Drawing marbles from an urn with 0s and 1s is such a popular framework for understanding randomness that this chance process has been given a formal name, the hypergeometric. And, most software provide functionality to rapidly carry out simulations of the hypergeomtric. We can redo our simulation using the hypergeometric.

3.1.4. The Hypergeometric

The version of the urn model where we count the number of marbles of a certain type (in our case ‘fail’ marbles) is so common that there is a random chance process named for it: the hypergeometric. Instead of using random.choice, we can use numpy’s random.hypergeometric to simulate drawing marbles from the urn and counting the number of fails. The random.hypergeometric method is optimzed for the 0-1 urn and allows us to ask for 10,000 simulations in one call. For completeness, we repeat our simulation study and calculate the empirical proportions.

simulations_fast = np.random.hypergeometric(ngood=4, nbad=3, nsample=3, size=10000)

Note: we don’t think that a pass is “bad”; it’s just a naming convention to call the type you want to count “good” and the other “bad”.

unique_els, counts_els = np.unique(np.array( simulations_fast ), return_counts=True)
np.array((unique_els, counts_els/10000))
array([[0.  , 1.  , 2.  , 3.  ],
       [0.03, 0.34, 0.52, 0.11]])

You might have asked yourself already - since the hypergeometric is so popular, why not provide the exact distribution of the possible values. In fact, these are available, and we show how to calculate them below.

from scipy.stats import hypergeom

x = np.arange(0, 4)
hypergeom.pmf(x, 7, 4, 3)
array([0.03, 0.34, 0.51, 0.11])

Perhaps the two most common chance processes are those that arise from counting the number of 1s drawn from a 0-1 urn: drawing without replacement is the hypergeometric and drawing with replacement is the binomial.


Whenever possible, it’s a good idea to use the functionality provided in a third party package for simulating from a named distribution, rather than writing your own function, such as the random number generators offered in numpy. It’s best to take advanatge of efficient and accurate code that others have devloped.

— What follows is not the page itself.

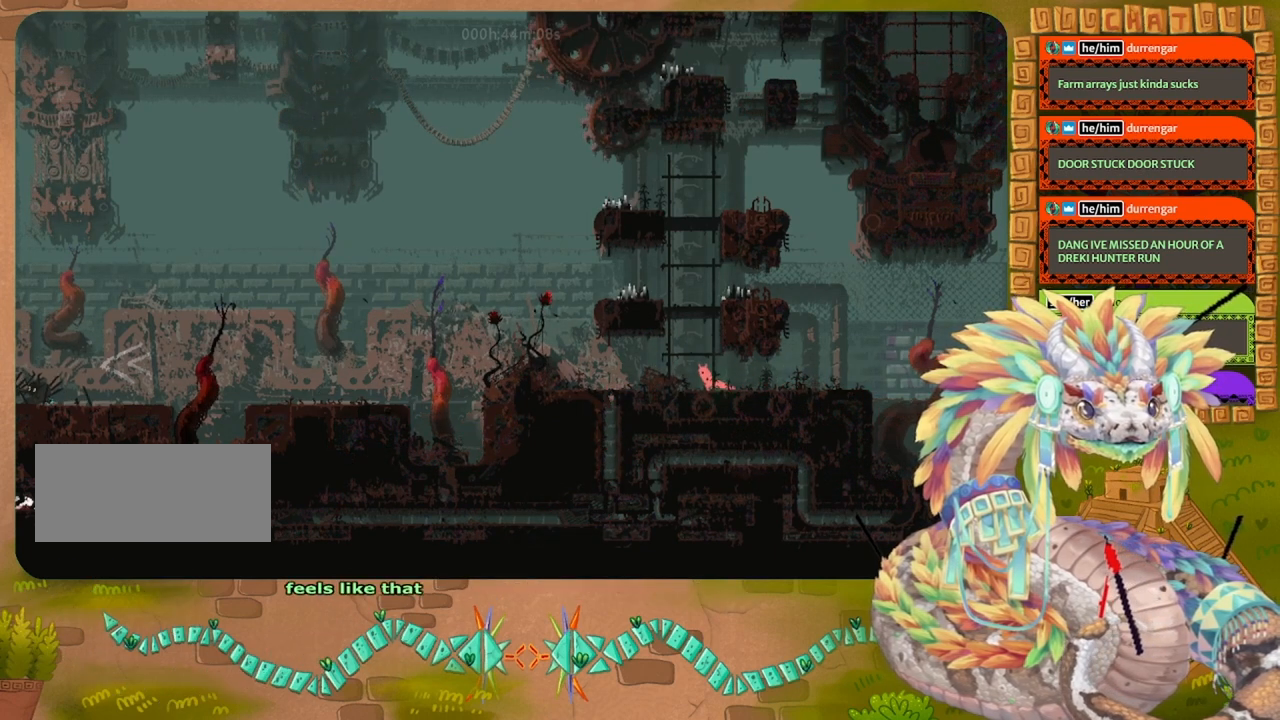
{"keys": ["left"], "events": []}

While this simulation was simple, so simple that we could have used hypergeom.pmf to complete our distribution, we wanted to demonstrate the intuition that a simulation study can reveal. The approach we take in this book is to develop understanding about chance processes based on simulation studies. However, we do formalize the notion of a probability distribution of a statistic (like the proportion of fails in a sample) in Chapter 16.

Now that we have simulation as a tool for understanding accuracy, we can revisit the election example from Chapter 2 and carry out a post-election study of what might have gone wrong with the voter polls. This simulation study imitates drawing more than a thousand marbles (voters who participate in the poll) from an urn of six million. We can examine potential sources of bias and the variation in the polling results, and carry out a what-if analysis, where we examine how the predictions might have gone if even a larger number of draws from the urn were taken.